One can want the best for another person, but only that person can define what “the best” means.

Thursday 2017-04-20

On the walk from the shelter to church Wednesday morning, I was in great turmoil.  I may or may not manage to recall all the questions now.  Pastor is focused on the need to change systems (people’s circumstances) in order to alleviate poverty, and seems unwilling or unable to consider how people act; my orientation is the exact opposite, wanting people to change their ways in order to alleviate poverty.  Pastor says he doesn’t like it when I talk about squalor; but doesn’t squalor need to be talked about, given that it’s why “haves” won’t invest where the “have-nots” live?

I am torn between the way I want to live, and the way I have to live in the situation I’m in.

I have focused so much, so long, on the dynamics that create poverty, that I’m stuck in it; to get out, I need to focus instead solely on the dynamics that create wealth.  To do that, it would be easiest to simply turn my back on the poor.  But am I willing to do that?

I am torn between wanting to love the “needy” people around me as they are, and wanting them to change their ways so as to establish order in their lives, leave the world of chaos, and find better lives for themselves.  However, it’s become more and more clear to me in recent weeks that the specific changes I have in mind, won’t occur.  Clyde Williams won’t change.

Finally, upward mobility, for me, is likely to mean continued discomfort:  if I get the job I want at the Save-A-Lot, I am destined for total immersion in exactly that population I want to get away from.  The same would also have been true at either of the CVSs that were interested in me.  For the indeterminate future, for me, working among those whom mainstream folk would regard as “nice people,” just isn’t in the cards.

I arrived at church and prepared for my usual nap.  I had misgivings about taking a nap at all, and it wound up lasting 50 minutes, but in the end it proved to have been worth it.

I went into it recalling that, for me, peace of mind must be paramount; but I had no clue how to find it.  I need to walk my own path, and peace of mind can be there; but is it OK for others, for example the “haves,” so to walk their paths, and presume to know peace of mind, without ever having to leave one’s comfort zone?

I don’t recall the thought processes by which I reached resolution; but they may have been these.

Several years ago, at a meeting of the Church Council (vestry), Pastor reported to us on the work of the social worker we had on staff at the time.  He shared that on the intake form that any new client is asked to fill out, at the end she or he is asked to list two goals he or she would like to accomplish.  I nearly fell out of my chair.  Whether or not I said this out loud is not clear now, but my thought was, “Have you any idea how much courage it takes to have a goal?”

One Sunday afternoon in January, a woman admonished me at length that I was not doing enough to improve my own situation.  To the end of having a place of my own, she said, I needed first to take any job I can get; and if it’s a part-time job or otherwise unable to support my having a place of my own, get a second part-time job on top of that.  She did not have any particular solution to the issue of where I would stay at night if either job were inconsistent with my ability to stay at the shelter.

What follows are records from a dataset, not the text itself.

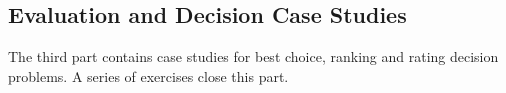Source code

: % 
%
%

\begin{partbacktext}
\part{Evaluation and Decision Case Studies}
\noindent The third part contains case studies for best choice, ranking and rating decision problems. A series of exercises close this part.
\end{partbacktext}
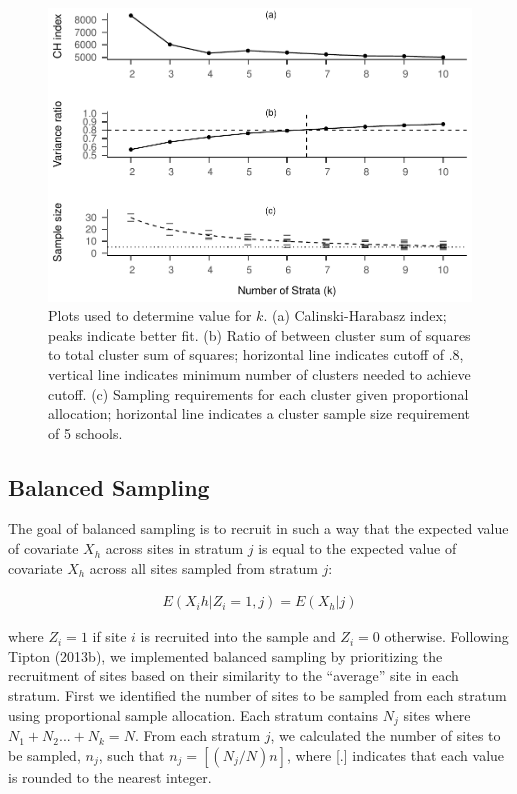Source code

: \documentclass[man,floatsintext]{apa6}
\begin{document}
\begin{figure}[tbp]
\includegraphics[width=0.7\linewidth]{GenSamp_Paper_files/figure-latex/fig-k-plots-1} \caption{Plots used to determine value for $k$. (a) Calinski-Harabasz index; peaks indicate better fit. (b) Ratio of between cluster sum of squares to total cluster sum of squares; horizontal line indicates cutoff of .8, vertical line indicates minimum number of clusters needed to achieve cutoff. (c) Sampling requirements for each cluster given proportional allocation; horizontal line indicates a cluster sample size requirement of 5 schools.}\label{fig:fig-k-plots}
\end{figure}

\hypertarget{balanced-sampling}{%
\subsection{Balanced Sampling}\label{balanced-sampling}}

The goal of balanced sampling is to recruit in such a way that the expected value of covariate \(X_h\) across sites in stratum \(j\) is equal to the expected value of covariate \(X_h\) across all sites sampled from stratum \(j\):

\begin{align}
E(X_ih|Z_i = 1, j) = E(X_h|j)
\end{align}

where \(Z_i = 1\) if site \(i\) is recruited into the sample and \(Z_i = 0\) otherwise. Following Tipton (2013b), we implemented balanced sampling by prioritizing the recruitment of sites based on their similarity to the \enquote{average} site in each stratum. First we identified the number of sites to be sampled from each stratum using proportional sample allocation. Each stratum contains \(N_j\) sites where \(N_1 + N_2 ... + N_k = N\). From each stratum \(j\), we calculated the number of sites to be sampled, \(n_j\), such that \(n_j = [(N_j/N)n]\), where {[}.{]} indicates that each value is rounded to the nearest integer.
\end{document}
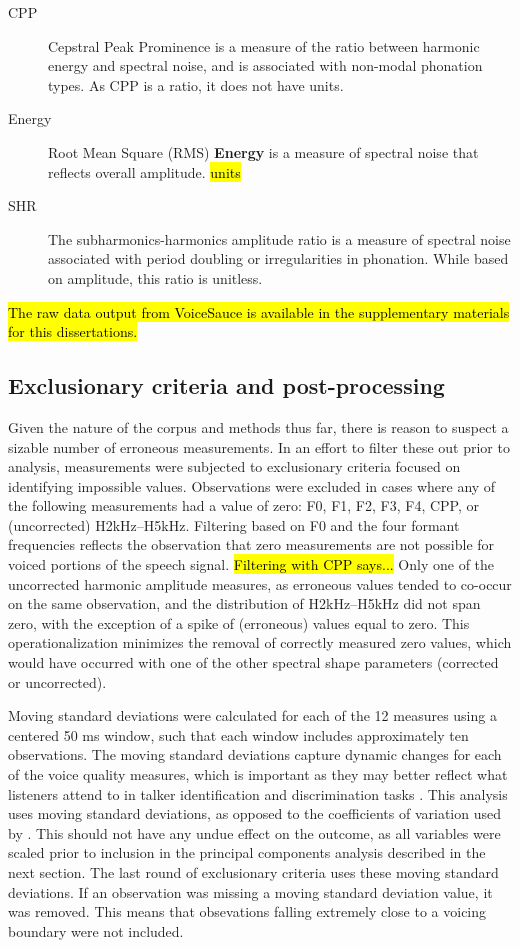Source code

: \begin{description}
    \item[CPP] Cepstral Peak Prominence is a measure of the ratio between harmonic energy and spectral noise, and is associated with non-modal phonation types. As CPP is a ratio, it does not have units.
    \item[Energy] Root Mean Square (RMS) \textbf{Energy} is a measure of spectral noise that reflects overall amplitude. \hl{units}
    \item[SHR] The subharmonics-harmonics amplitude ratio is a measure of spectral noise associated with period doubling or irregularities in phonation. While based on amplitude, this ratio is unitless. 
\end{description}

\hl{The raw data output from VoiceSauce is available in the supplementary materials for this dissertations.} %

\subsection{Exclusionary criteria and post-processing}

Given the nature of the corpus and methods thus far, there is reason to suspect a sizable number of erroneous measurements. In an effort to filter these out prior to analysis, measurements were subjected to exclusionary criteria focused on identifying impossible values. Observations were excluded in cases where any of the following measurements had a value of zero: F0, F1, F2, F3, F4, CPP, or (uncorrected) H2kHz--H5kHz. Filtering based on F0 and the four formant frequencies reflects the observation that zero measurements are not possible for voiced portions of the speech signal. \hl{Filtering with CPP says...} Only one of the uncorrected harmonic amplitude measures, as erroneous values tended to co-occur on the same observation, and the distribution of H2kHz--H5kHz did not span zero, with the exception of a spike of (erroneous) values equal to zero. This operationalization minimizes the removal of correctly measured zero values, which would have occurred with one of the other spectral shape parameters (corrected or uncorrected). 

Moving standard deviations were calculated for each of the 12 measures using a centered 50 ms window, such that each window includes approximately ten observations. The moving standard deviations capture dynamic changes for each of the voice quality measures, which is important as they may better reflect what listeners attend to in talker identification and discrimination tasks \citep{lee_2019_acoustic-paper}. This analysis uses moving standard deviations, as opposed to the coefficients of variation used by \citet{lee_2019_acoustic-paper}. This should not have any undue effect on the outcome, as all variables were scaled prior to inclusion in the principal components analysis described in the next section. The last round of exclusionary criteria uses these moving standard deviations. If an observation was missing a moving standard deviation value, it was removed. This means that obsevations falling extremely close to a voicing boundary were not included.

I don’t mean to demean or degrade her efforts, but in fact a lot of this was just wasted talk.  In the actual situation I was in at the time, having a place of my own was far, far beyond anything I could want or dream of.  The only thing, the only thing, I was capable of wanting, at that time, was to have a roof over my head that night.  Any roof.  Not a roof over my head every night, but a roof over my head that night.  Tomorrow night?  I would not be able to think about that till tomorrow.

I have a long history with this individual, that ever since I became homeless, she’s had goals for my life that have never been the same as my own.

Everyone has a place to begin, namely, where one’s at.  I can only begin here.  She’s not where I’m at; she doesn’t walk in my shoes; she doesn’t see the same landscape I see.  My obstacles and opportunities don’t appear to her the same way they appear to me.  What a better life really means for me, is invisible to her.

As it happens, at this writing, in recent weeks I had a realistic job prospect.  It became realistic for me to dream again of putting offering in the offering plate, of paying taxes.  It’s surprising how elated I become in thinking of these things.  The dream of having my own place, however, remains out of reach.  My dreams can’t reach that far.

What about those men I look down on, who I feel are below me, whom I don’t want to be around, who I wish would change their ways?  What about Clyde Williams?

I’m not where they’re at — nor do I want to be.  I don’t walk in their shoes — nor do I want to.  I don’t see their circumstances the same way they do.  How far their dreams reach — what a better life means to them — is, in all likelihood, invisible to me.

I can love them as they are, unconditionally, without any expectation of change.

With love, they can desire — There is no desire without love. — better lives for themselves, whatever that may mean.  And with adequate desire, there can be work, and movement, and attainment.

With love, I, too, can desire better for myself; and work, and move, and attain.